### Your goal
Please write out the listing exactly, leaving each picture out.

---------------

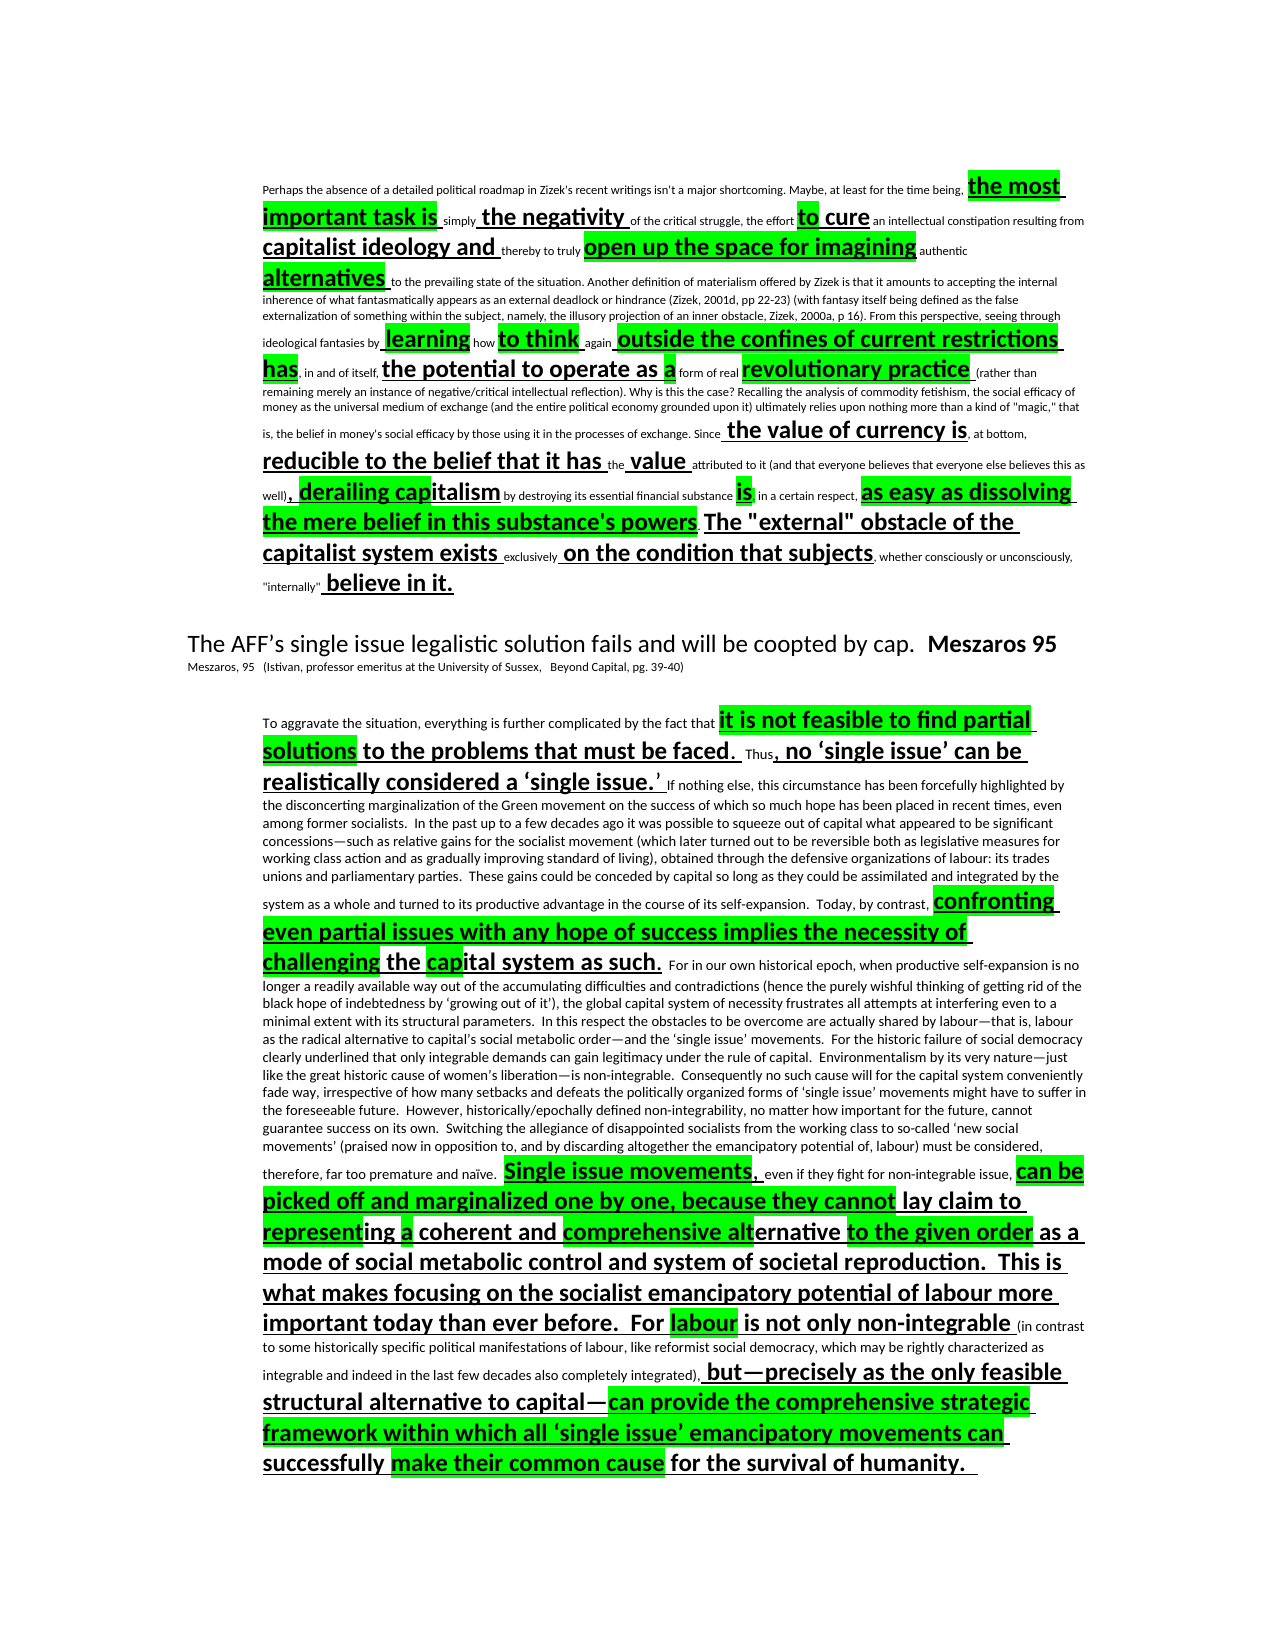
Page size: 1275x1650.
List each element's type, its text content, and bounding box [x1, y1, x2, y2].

text Meszaros, 95 (Istivan, professor emeritus at the University of Sussex, Beyond Capital, pg. 39-40) [187, 659, 1087, 674]
title Perhaps the absence of a detailed political roadmap in Zizek's recent writings isn't a major shortcoming. Maybe, at least for the time being, the most important task is simply the negativity of the critical struggle, the effort to cure an intellectual constipation resulting from capitalist ideology and thereby to truly open up the space for imagining authentic alternatives to the prevailing state of the situation. Another definition of materialism offered by Zizek is that it amounts to accepting the internal inherence of what fantasmatically appears as an external deadlock or hindrance (Zizek, 2001d, pp 22-23) (with fantasy itself being defined as the false externalization of something within the subject, namely, the illusory projection of an inner obstacle, Zizek, 2000a, p 16). From this perspective, seeing through ideological fantasies by learning how to think again outside the confines of current restrictions has, in and of itself, the potential to operate as a form of real revolutionary practice (rather than remaining merely an instance of negative/critical intellectual reflection). Why is this the case? Recalling the analysis of commodity fetishism, the social efficacy of money as the universal medium of exchange (and the entire political economy grounded upon it) ultimately relies upon nothing more than a kind of "magic," that is, the belief in money's social efficacy by those using it in the processes of exchange. Since the value of currency is, at bottom, reducible to the belief that it has the value attributed to it (and that everyone believes that everyone else believes this as well), derailing capitalism by destroying its essential financial substance is, in a certain respect, as easy as dissolving the mere belief in this substance's powers. The "external" obstacle of the capitalist system exists exclusively on the condition that subjects, whether consciously or unconsciously, "internally" believe in it. [262, 170, 1087, 598]
text The AFF’s single issue legalistic solution fails and will be coopted by cap. Meszaros 95 [187, 628, 1087, 659]
text To aggravate the situation, everything is further complicated by the fact that it is not feasible to find partial solutions to the problems that must be faced. Thus, no ‘single issue’ can be realistically considered a ‘single issue.’ If nothing else, this circumstance has been forcefully highlighted by the disconcerting marginalization of the Green movement on the success of which so much hope has been placed in recent times, even among former socialists. In the past up to a few decades ago it was possible to squeeze out of capital what appeared to be significant concessions—such as relative gains for the socialist movement (which later turned out to be reversible both as legislative measures for working class action and as gradually improving standard of living), obtained through the defensive organizations of labour: its trades unions and parliamentary parties. These gains could be conceded by capital so long as they could be assimilated and integrated by the system as a whole and turned to its productive advantage in the course of its self-expansion. Today, by contrast, confronting even partial issues with any hope of success implies the necessity of challenging the capital system as such. For in our own historical epoch, when productive self-expansion is no longer a readily available way out of the accumulating difficulties and contradictions (hence the purely wishful thinking of getting rid of the black hope of indebtedness by ‘growing out of it’), the global capital system of necessity frustrates all attempts at interfering even to a minimal extent with its structural parameters. In this respect the obstacles to be overcome are actually shared by labour—that is, labour as the radical alternative to capital’s social metabolic order—and the ‘single issue’ movements. For the historic failure of social democracy clearly underlined that only integrable demands can gain legitimacy under the rule of capital. Environmentalism by its very nature—just like the great historic cause of women’s liberation—is non-integrable. Consequently no such cause will for the capital system conveniently fade way, irrespective of how many setbacks and defeats the politically organized forms of ‘single issue’ movements might have to suffer in the foreseeable future. However, historically/epochally defined non-integrability, no matter how important for the future, cannot guarantee success on its own. Switching the allegiance of disappointed socialists from the working class to so-called ‘new social movements’ (praised now in opposition to, and by discarding altogether the emancipatory potential of, labour) must be considered, therefore, far too premature and naïve. Single issue movements, even if they fight for non-integrable issue, can be picked off and marginalized one by one, because they cannot lay claim to representing a coherent and comprehensive alternative to the given order as a mode of social metabolic control and system of societal reproduction. This is what makes focusing on the socialist emancipatory potential of labour more important today than ever before. For labour is not only non-integrable (in contrast to some historically specific political manifestations of labour, like reformist social democracy, which may be rightly characterized as integrable and indeed in the last few decades also completely integrated), but—precisely as the only feasible structural alternative to capital—can provide the comprehensive strategic framework within which all ‘single issue’ emancipatory movements can successfully make their common cause for the survival of humanity. [262, 705, 1087, 1478]
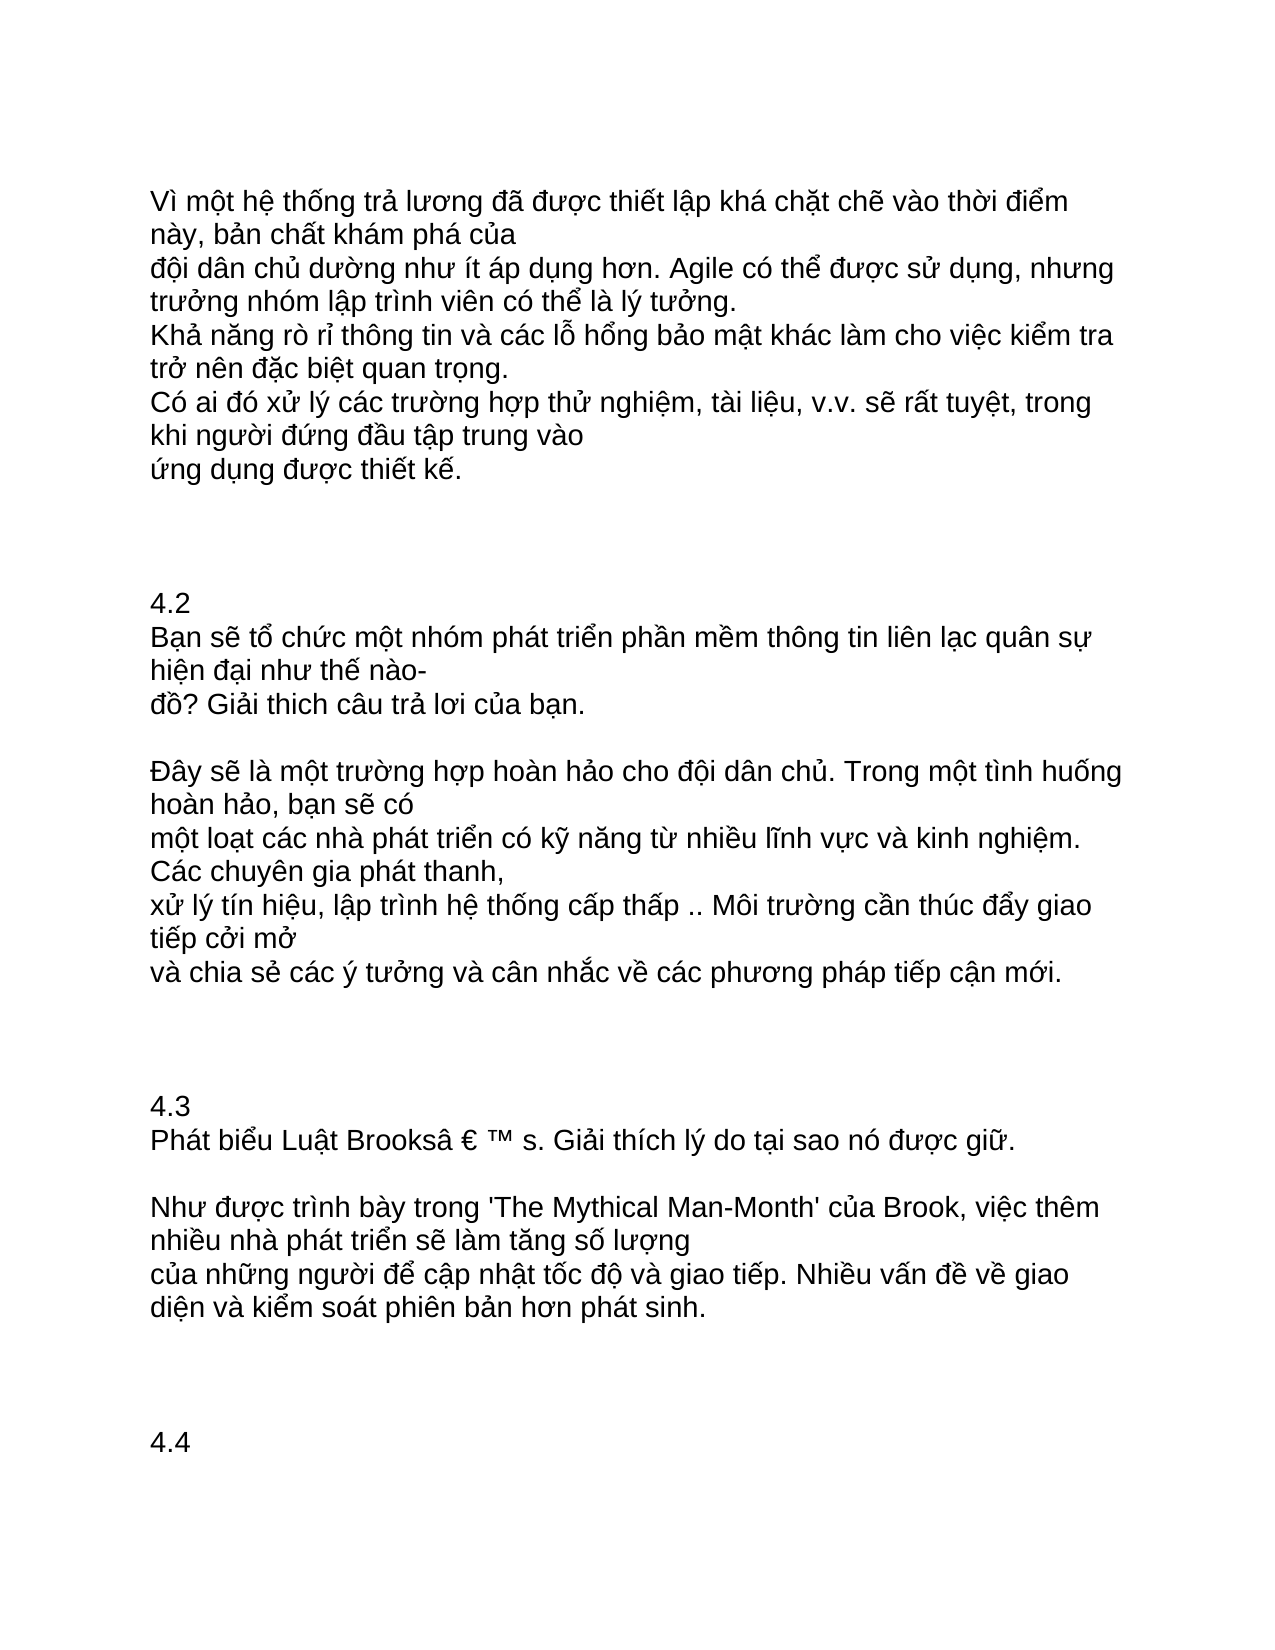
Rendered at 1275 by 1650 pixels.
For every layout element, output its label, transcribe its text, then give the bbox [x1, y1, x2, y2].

---------------

### Answer space
Page size: 1275x1650.
List each element's type, its text content, and bounding box [x1, y1, x2, y2].

text Meszaros, 95 (Istivan, professor emeritus at the University of Sussex, Beyond Capital, pg. 39-40) [187, 659, 1087, 674]
title Perhaps the absence of a detailed political roadmap in Zizek's recent writings isn't a major shortcoming. Maybe, at least for the time being, the most important task is simply the negativity of the critical struggle, the effort to cure an intellectual constipation resulting from capitalist ideology and thereby to truly open up the space for imagining authentic alternatives to the prevailing state of the situation. Another definition of materialism offered by Zizek is that it amounts to accepting the internal inherence of what fantasmatically appears as an external deadlock or hindrance (Zizek, 2001d, pp 22-23) (with fantasy itself being defined as the false externalization of something within the subject, namely, the illusory projection of an inner obstacle, Zizek, 2000a, p 16). From this perspective, seeing through ideological fantasies by learning how to think again outside the confines of current restrictions has, in and of itself, the potential to operate as a form of real revolutionary practice (rather than remaining merely an instance of negative/critical intellectual reflection). Why is this the case? Recalling the analysis of commodity fetishism, the social efficacy of money as the universal medium of exchange (and the entire political economy grounded upon it) ultimately relies upon nothing more than a kind of "magic," that is, the belief in money's social efficacy by those using it in the processes of exchange. Since the value of currency is, at bottom, reducible to the belief that it has the value attributed to it (and that everyone believes that everyone else believes this as well), derailing capitalism by destroying its essential financial substance is, in a certain respect, as easy as dissolving the mere belief in this substance's powers. The "external" obstacle of the capitalist system exists exclusively on the condition that subjects, whether consciously or unconsciously, "internally" believe in it. [262, 170, 1087, 598]
text The AFF’s single issue legalistic solution fails and will be coopted by cap. Meszaros 95 [187, 628, 1087, 659]
text To aggravate the situation, everything is further complicated by the fact that it is not feasible to find partial solutions to the problems that must be faced. Thus, no ‘single issue’ can be realistically considered a ‘single issue.’ If nothing else, this circumstance has been forcefully highlighted by the disconcerting marginalization of the Green movement on the success of which so much hope has been placed in recent times, even among former socialists. In the past up to a few decades ago it was possible to squeeze out of capital what appeared to be significant concessions—such as relative gains for the socialist movement (which later turned out to be reversible both as legislative measures for working class action and as gradually improving standard of living), obtained through the defensive organizations of labour: its trades unions and parliamentary parties. These gains could be conceded by capital so long as they could be assimilated and integrated by the system as a whole and turned to its productive advantage in the course of its self-expansion. Today, by contrast, confronting even partial issues with any hope of success implies the necessity of challenging the capital system as such. For in our own historical epoch, when productive self-expansion is no longer a readily available way out of the accumulating difficulties and contradictions (hence the purely wishful thinking of getting rid of the black hope of indebtedness by ‘growing out of it’), the global capital system of necessity frustrates all attempts at interfering even to a minimal extent with its structural parameters. In this respect the obstacles to be overcome are actually shared by labour—that is, labour as the radical alternative to capital’s social metabolic order—and the ‘single issue’ movements. For the historic failure of social democracy clearly underlined that only integrable demands can gain legitimacy under the rule of capital. Environmentalism by its very nature—just like the great historic cause of women’s liberation—is non-integrable. Consequently no such cause will for the capital system conveniently fade way, irrespective of how many setbacks and defeats the politically organized forms of ‘single issue’ movements might have to suffer in the foreseeable future. However, historically/epochally defined non-integrability, no matter how important for the future, cannot guarantee success on its own. Switching the allegiance of disappointed socialists from the working class to so-called ‘new social movements’ (praised now in opposition to, and by discarding altogether the emancipatory potential of, labour) must be considered, therefore, far too premature and naïve. Single issue movements, even if they fight for non-integrable issue, can be picked off and marginalized one by one, because they cannot lay claim to representing a coherent and comprehensive alternative to the given order as a mode of social metabolic control and system of societal reproduction. This is what makes focusing on the socialist emancipatory potential of labour more important today than ever before. For labour is not only non-integrable (in contrast to some historically specific political manifestations of labour, like reformist social democracy, which may be rightly characterized as integrable and indeed in the last few decades also completely integrated), but—precisely as the only feasible structural alternative to capital—can provide the comprehensive strategic framework within which all ‘single issue’ emancipatory movements can successfully make their common cause for the survival of humanity. [262, 705, 1087, 1478]
Rendered at 1275 by 1650 pixels.
For every layout element, output its label, transcribe its text, then give the bbox [x1, y1, x2, y2].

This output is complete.